Reproduce all the entries exactly and keep the pictures out.

◆ **Data excerpts**

- - -

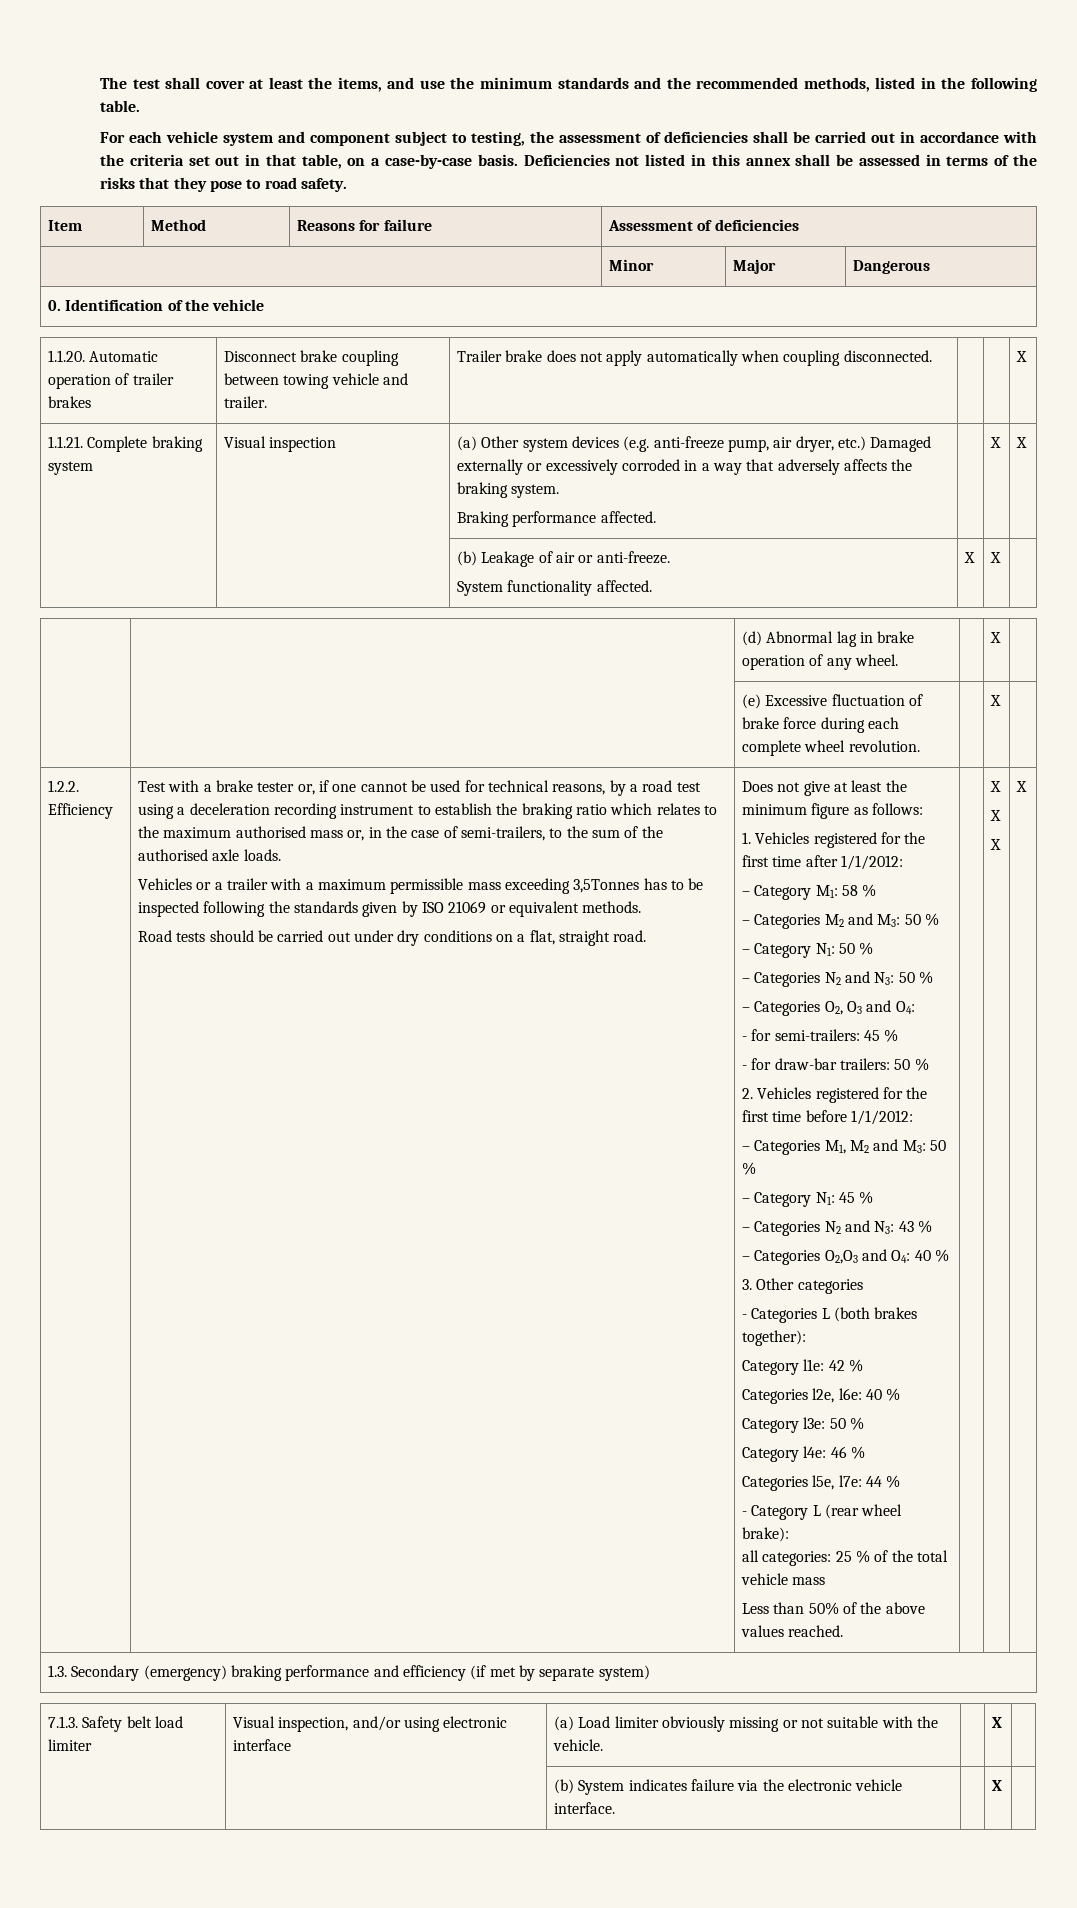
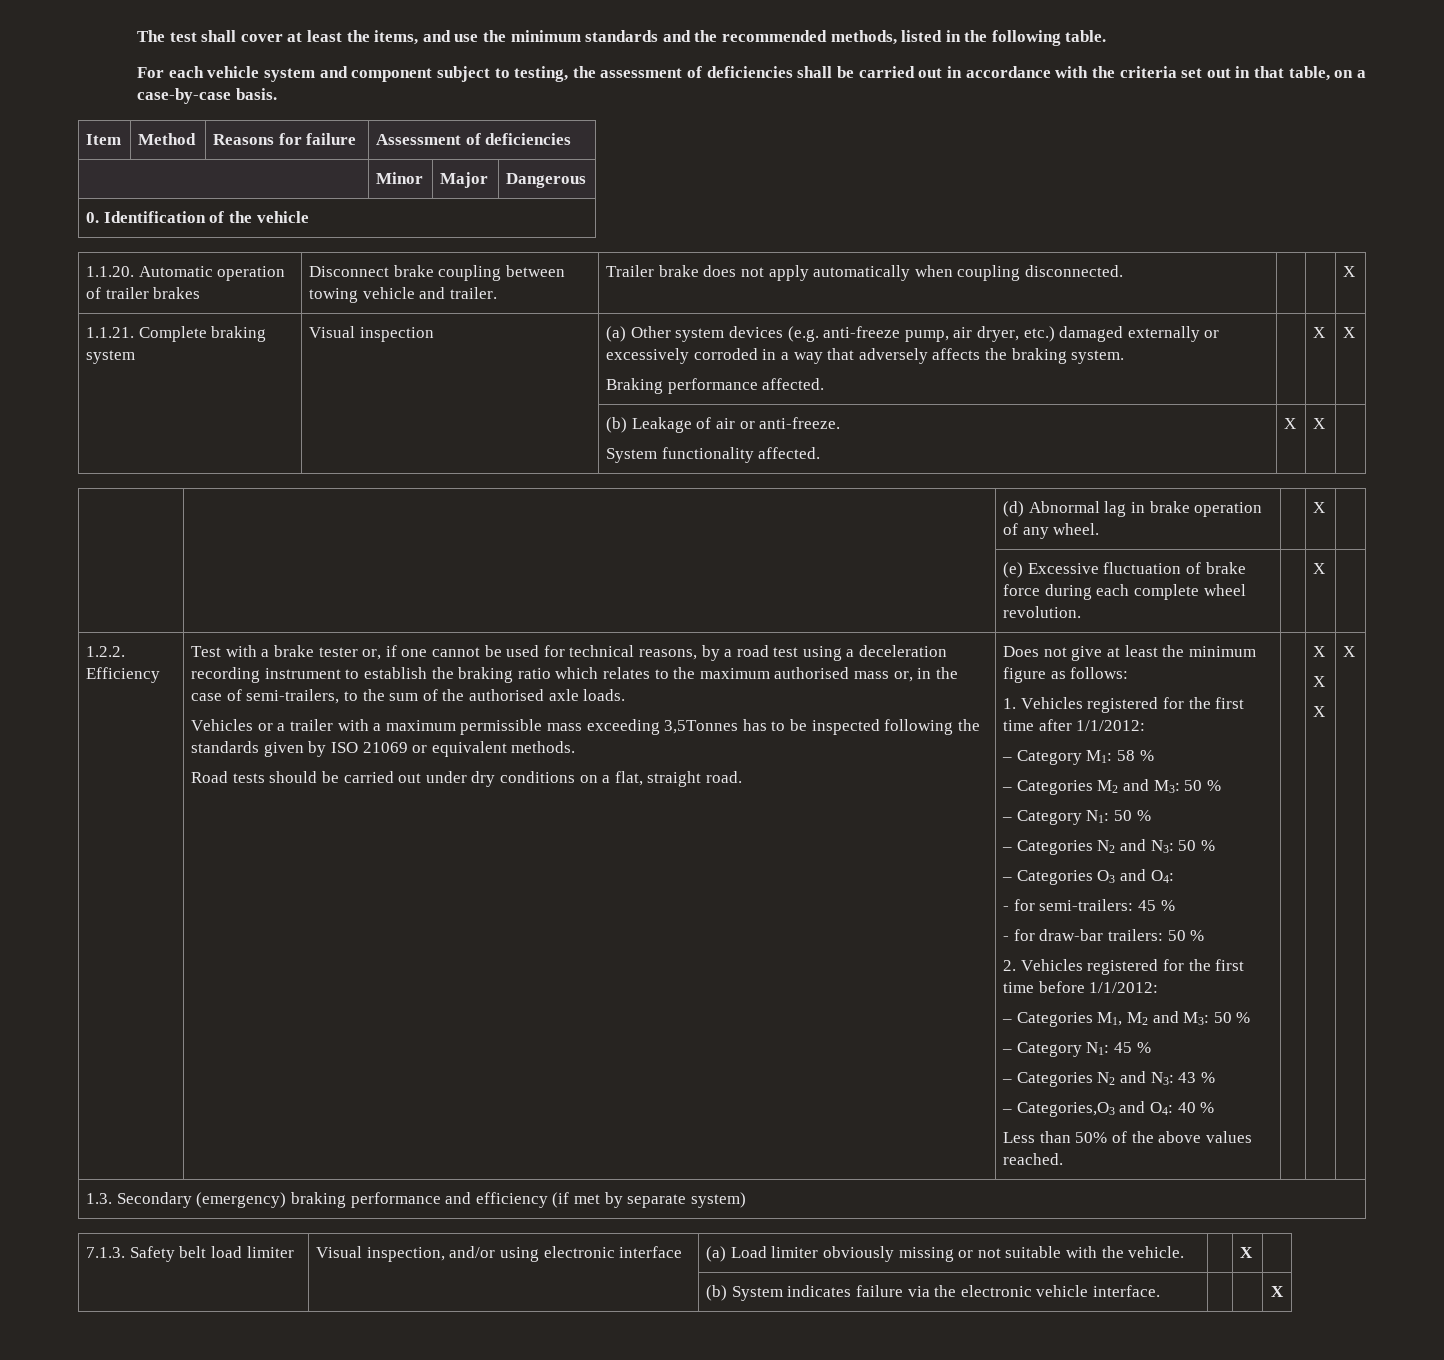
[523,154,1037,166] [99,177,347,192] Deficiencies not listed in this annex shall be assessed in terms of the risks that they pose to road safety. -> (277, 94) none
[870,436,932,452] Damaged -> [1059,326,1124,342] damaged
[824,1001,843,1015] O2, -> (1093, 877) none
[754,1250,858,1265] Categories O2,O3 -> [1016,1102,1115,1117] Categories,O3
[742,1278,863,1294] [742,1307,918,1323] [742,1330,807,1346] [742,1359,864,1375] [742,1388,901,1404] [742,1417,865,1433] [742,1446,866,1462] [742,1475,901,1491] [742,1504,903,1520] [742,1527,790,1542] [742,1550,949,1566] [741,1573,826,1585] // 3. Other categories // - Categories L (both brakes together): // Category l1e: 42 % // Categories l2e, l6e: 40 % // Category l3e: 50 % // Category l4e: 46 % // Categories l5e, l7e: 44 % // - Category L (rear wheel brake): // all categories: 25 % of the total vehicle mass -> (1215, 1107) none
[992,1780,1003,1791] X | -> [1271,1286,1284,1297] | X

- - -

◆ **Exercise answer**
[523,154,1037,166] [99,177,347,192] Deficiencies not listed in this annex shall be assessed in terms of the risks that they pose to road safety. -> (277, 94) none
[870,436,932,452] Damaged -> [1059,326,1124,342] damaged
[824,1001,843,1015] O2, -> (1093, 877) none
[754,1250,858,1265] Categories O2,O3 -> [1016,1102,1115,1117] Categories,O3
[742,1278,863,1294] [742,1307,918,1323] [742,1330,807,1346] [742,1359,864,1375] [742,1388,901,1404] [742,1417,865,1433] [742,1446,866,1462] [742,1475,901,1491] [742,1504,903,1520] [742,1527,790,1542] [742,1550,949,1566] [741,1573,826,1585] // 3. Other categories // - Categories L (both brakes together): // Category l1e: 42 % // Categories l2e, l6e: 40 % // Category l3e: 50 % // Category l4e: 46 % // Categories l5e, l7e: 44 % // - Category L (rear wheel brake): // all categories: 25 % of the total vehicle mass -> (1215, 1107) none
[992,1780,1003,1791] X | -> [1271,1286,1284,1297] | X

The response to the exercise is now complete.